Because the NJ Transit car was operated during the course of business, the driver recovered benefits under the New Jersey Workers’ Compensation Act. This is because Workers’ Compensation Benefits are primary to automobile medical benefits (“PIP” or “Personal Injury Protection” health benefits). Driver David Mercogliano received a total of $33,625 under the Workers’ Compensation Act. This is despite the fact that his injuries were considered so minor that they would not result in any claims for non-economic damages under AICRA (in civil court). The worker’s compensation carrier paid $6,694 in medical bills, $3,922 in temporary disability benefits (wage replacement benefits), and $22,949 in permanent indemnity benefits.
Workers’ Compensation Carrier’s Action to Recover Payments.
The workers’ compensation carrier filed a subrogation claim against the tortfeasors in civil court (“Superior Court” in New Jersey terms). The trial judge granted summary judgment in favor of the tortfeasors, holding that AICRA bars the subrogation claim. The trial judge reasoned that because the Mercogliano suffered injuries so minor he (Mercogliano) could not have recovered for non-economic damages (pain and suffering) under AICRA, then the worker’s compensation carrier “stepping into the shoes of Mercogliano” could not recover the amounts it had paid out either.
Trial Court Decision Reversed.
The worker’s compensation carrier appealed the dismissal of the subrogation action. An appeals panel reversed, stating
“[w]e hold that in subrogation actions against tortfeasors, the reimbursement rights of the workers’ compensation carrier are governed by the Workers’ Compensation Act, not AICRA. Therefore, the workers’ compensation carrier is entitled to reimbursement from the negligent tortfeasor, even though the injured employee could not recover medical expenses and wage loss from his own automobile insurer or non-economic damages from the tortfeasor.”

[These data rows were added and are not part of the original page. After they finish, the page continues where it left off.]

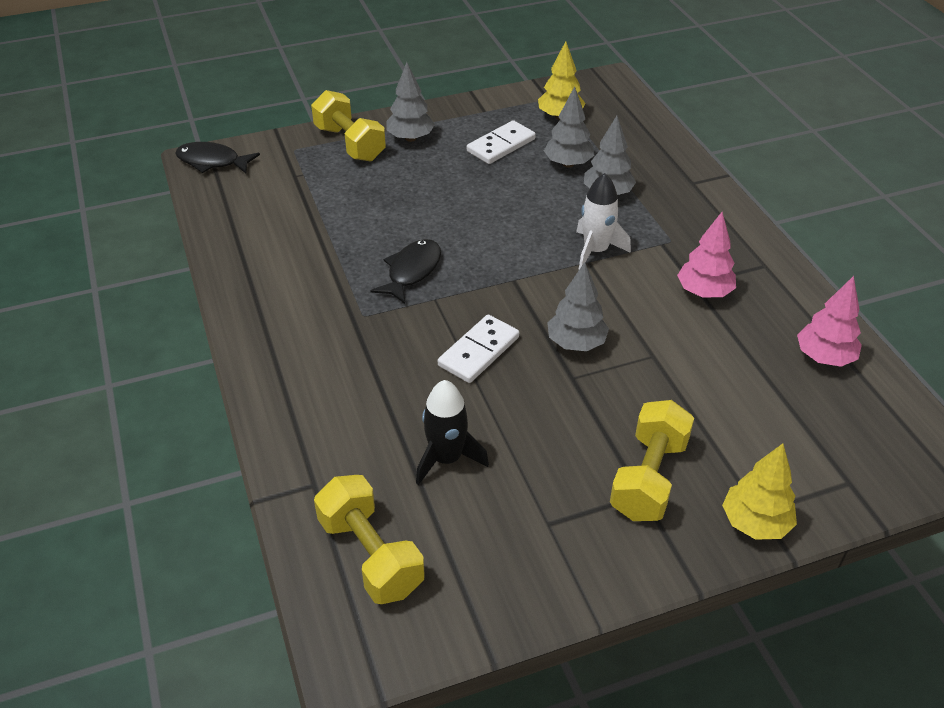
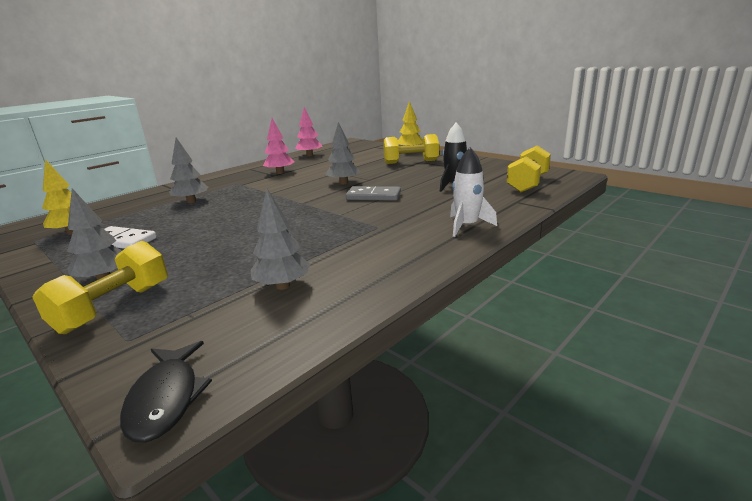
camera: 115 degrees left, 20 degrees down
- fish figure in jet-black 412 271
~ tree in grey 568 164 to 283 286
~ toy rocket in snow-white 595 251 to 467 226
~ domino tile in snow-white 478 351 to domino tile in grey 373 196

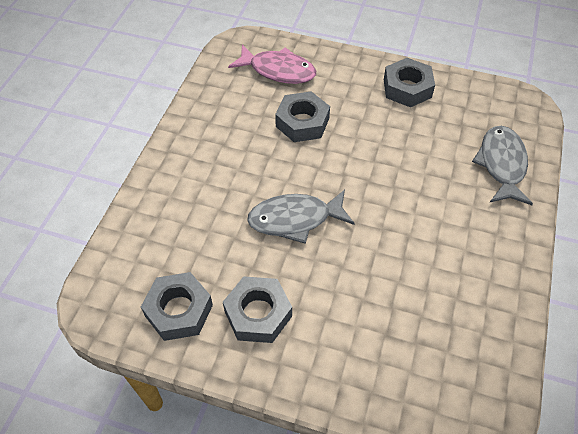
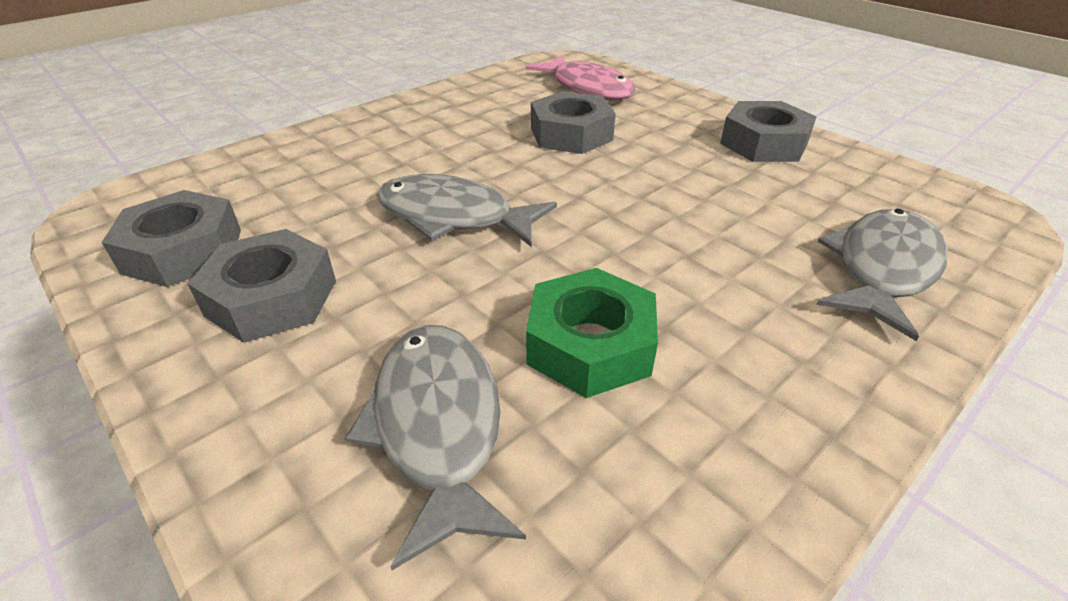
camera: 30 degrees right, 15 degrees down
+ fish figure in grey 438 426
+ nut in leaf-green 590 344

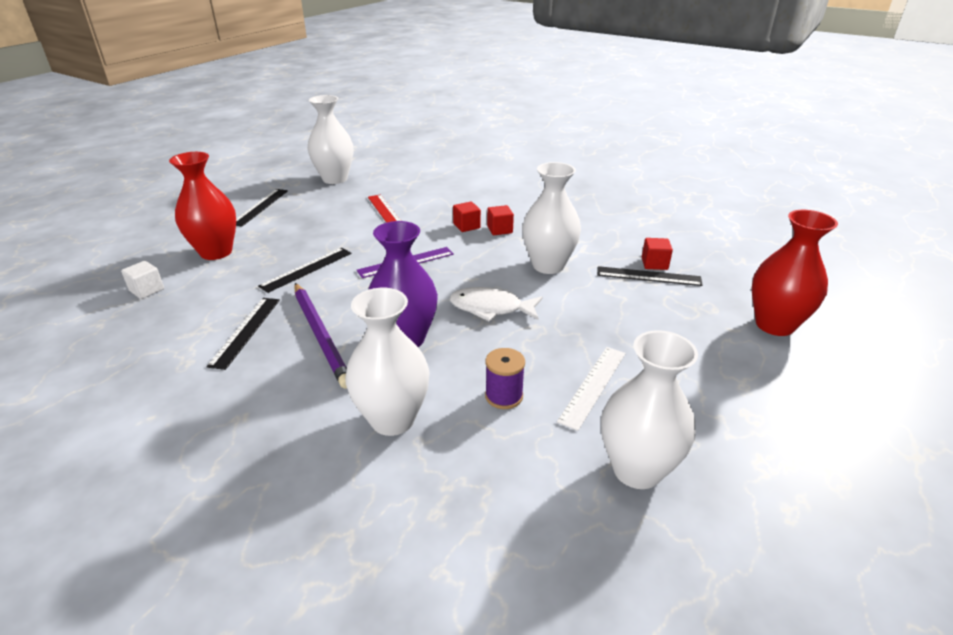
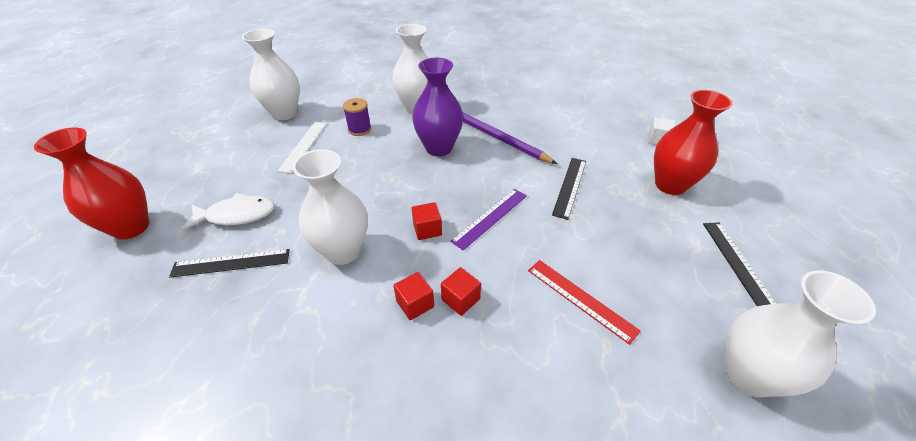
camera: 160 degrees right, 10 degrees up
- straightedge in jet-black 245 331
~ fish figure in snow-white 490 308 to 237 215
~ block in scarlet 654 264 to 427 229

In this case decision the appeals court allowed a workers’ compensation carrier to pursue a claim for reimbursement in the shoes of a claimant where the claimant themselves would not have been successful. This enables carriers to subrogate nearly all workers’ compensation cases involving minor injury where payment was made in the workers’ compensation context and another tortfeasor may have been at fault, regardless of the minor nature of the injuries (which would have made the same suit by the injured worker impossible).